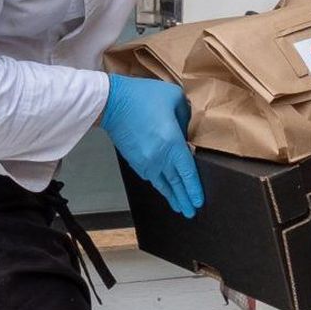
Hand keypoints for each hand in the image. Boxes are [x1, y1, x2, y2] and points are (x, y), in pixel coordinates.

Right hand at [101, 74, 203, 218]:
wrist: (111, 102)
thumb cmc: (142, 97)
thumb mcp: (174, 97)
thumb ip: (185, 115)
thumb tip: (184, 131)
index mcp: (172, 144)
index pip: (187, 173)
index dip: (194, 189)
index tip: (198, 202)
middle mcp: (160, 158)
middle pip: (175, 183)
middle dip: (184, 199)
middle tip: (190, 212)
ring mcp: (145, 161)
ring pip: (162, 184)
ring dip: (171, 196)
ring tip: (178, 207)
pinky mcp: (134, 159)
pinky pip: (150, 177)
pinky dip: (158, 185)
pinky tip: (162, 188)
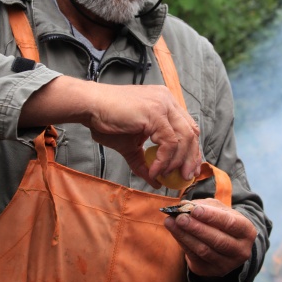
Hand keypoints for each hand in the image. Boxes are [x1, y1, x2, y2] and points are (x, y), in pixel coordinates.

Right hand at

:::

Apart from the pictures, the entries above are to be repeated in full and exactly.

▸ **Response to the task**
Hand keypoints for each hand in the image. Boxes are [x1, y1, x2, y2] and points are (x, y), in pixel coordinates.

Right hand at [101, 74, 203, 218]:
wrist: (111, 102)
thumb cmc: (142, 97)
thumb mcp: (174, 97)
thumb ip: (185, 115)
thumb tip: (184, 131)
index mcp: (172, 144)
index pip: (187, 173)
index dip: (194, 189)
index tip: (198, 202)
middle mcp: (160, 158)
middle pip: (175, 183)
middle dip: (184, 199)
middle tip: (190, 212)
ring mcp: (145, 161)
ring pip: (162, 184)
ring dip: (171, 196)
ring tip: (178, 207)
pinky mcp: (134, 159)
pinky pip: (150, 177)
pinky dip: (158, 185)
pinky tip: (162, 188)
Hand keypoints for each hand in the image. Boxes are [x1, y1, x2, y2] and points are (x, y), in pixel coordinates.

Right hand at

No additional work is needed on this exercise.